23 maja 2021 21:40 | ID: 1468779
W tym tygodniu wraz z moimi 6letnimi bliźniętami miałam okazję przeczytać dwie książeczki o przygodach zwierzaków, które otrzymaliśmy od Familie i wydawnictwa Wilga.
Pierwsza z nich "Pan Pies i panika królika" to pełna humoru i nagłych zwrotów akcji historia psa, który postanowił pomóc małym króliczkom, których mama została porwana. Książka ta okazała się naprawdę wciągająca i w mgnieniu oka przeczytaliśmy ją od deski do deski. Moje dzieci bardzo zaangażowały się w opowiedzianą w niej historię i w napięciu słuchały, co dalej się wydarzy. "Pan Pies i panika królika" to książka, która uczy empatii i pomocy innym, nie tylko zwierzętom. Zawartą w niej historię można odnieść także do sytuacji występujących między ludźmi i niewątpliwie jest to wartościowa książeczka. Całości dopełniają ciekawe i urocze ilustracje, które, choć są czarno-białe, są idealnym uzupełnieniem tej historii. Jeśli chcecie wiedzieć, jakie przygody przeżył Pan Pies, by uratować małe króliczki i kto mu pomagał, nie zwlekajcie,bo naprawdę warto!
Druga książka nosi tytuł "To twój dom Tosiu". Stała się ona szczególnie bliska moim dzieciom, ponieważ jej bohaterami są bliźnięta - Jacek i Gabrysia, którzy kochają pomagać zwierzętom i specjalizują się w wyszukiwaniu bezpańskim zwierzakom nowych właścicieli. Nie inaczej dzieje się, gdy na ich drodze pojawia się Tosia - słodki, ale i psotny szczeniaczek rasy cockapoo. Bliźniaki czeka zatem nielada wyzwanie... Jak sobie z nim poradzą? Zachęcam do lektury! :)
Ta książka spodobała się bardzo moim dzieciom i myślę, że też sporo się z niej nauczyły. W opowiadaniu przemyconych jest kilka wskazówek jak opiekować się małymi pieskami, aby zdrowo rosły i nauczyły się odpowiednio zachowywać. To duży plus,że książka ta zawiera takie praktyczne informacje. Natomiast na końcu znajduje się opis rasy cockapoo oraz test wiedzy o psach, aby mali czytelnicy mogli sprawdzić, ile zapamiętali z lektury. Uważam, że to ciekawe urozmaicenie i dodatkowa atrakcja dla dzieciaków.

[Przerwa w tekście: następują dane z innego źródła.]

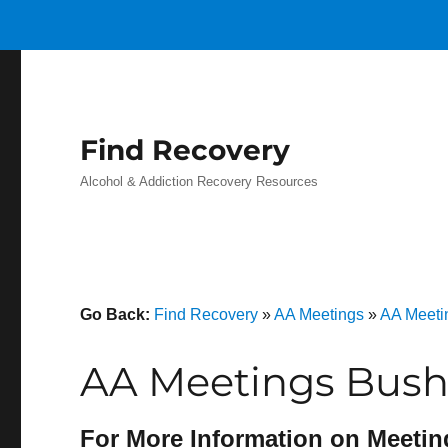
Find Recovery
Alcohol & Addiction Recovery Resources
Go Back:
Find Recovery
»
AA Meetings
»
AA Meeti
AA Meetings Bush
For More Information on Meetin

Również ta książka jest bogata w ilustracje, które spotykamy niemal na każdej stronie. Dzięki nim lektura jest jeszcze przyjemniejsza! Wydawnictwo oferuje także inne pozycje z tej serii o przygodach psów lub kotów. My na pewno zakupimy jedną z nich i tym razem zdecydujemy się na kocią wersję, ponieważ mamy w domu kotka. Jestem pewna, że to będzie ciekawa i pouczająca lektura.
Na uwagę zasługuje także fakt, że obie książeczki zostały wydane na szarym papierze, co jest zdecydowanie ekologicznym rozwiązaniem, a my takie rzeczy doceniany :)
Książki mają niewielki rozmiar i są leciutkie, zatem idealnie nadają się, aby zabrać je na przykład w podróż. Nie zajmą zbyt wiele miejsca, kręgosłup nie ucierpi, a dzieci będą mogły wysłuchać swojej ulubionej historii choćby w pociągu, dzięki czemu czas im szybciej zleci. My z pewnością nie będziemy się rozstawać z tymi książeczkami w czasie wakacyjnych wyjazdów.
Zdecydowanie polecam te dwie pozycje każdemu rodzicowi, któremu zależy, aby jego dziecko było wrażliwe na krzywdę zwierząt (i nie tylko), a przy okazji dowiedziało się kilku ciekawostek na ich temat. Moje dzieci były nimi zachwycone - chętnie słuchały ich w dzień, a wieczorem przy nich zasypiały. Na pewno jeszcze nie raz do nich wrócimy :)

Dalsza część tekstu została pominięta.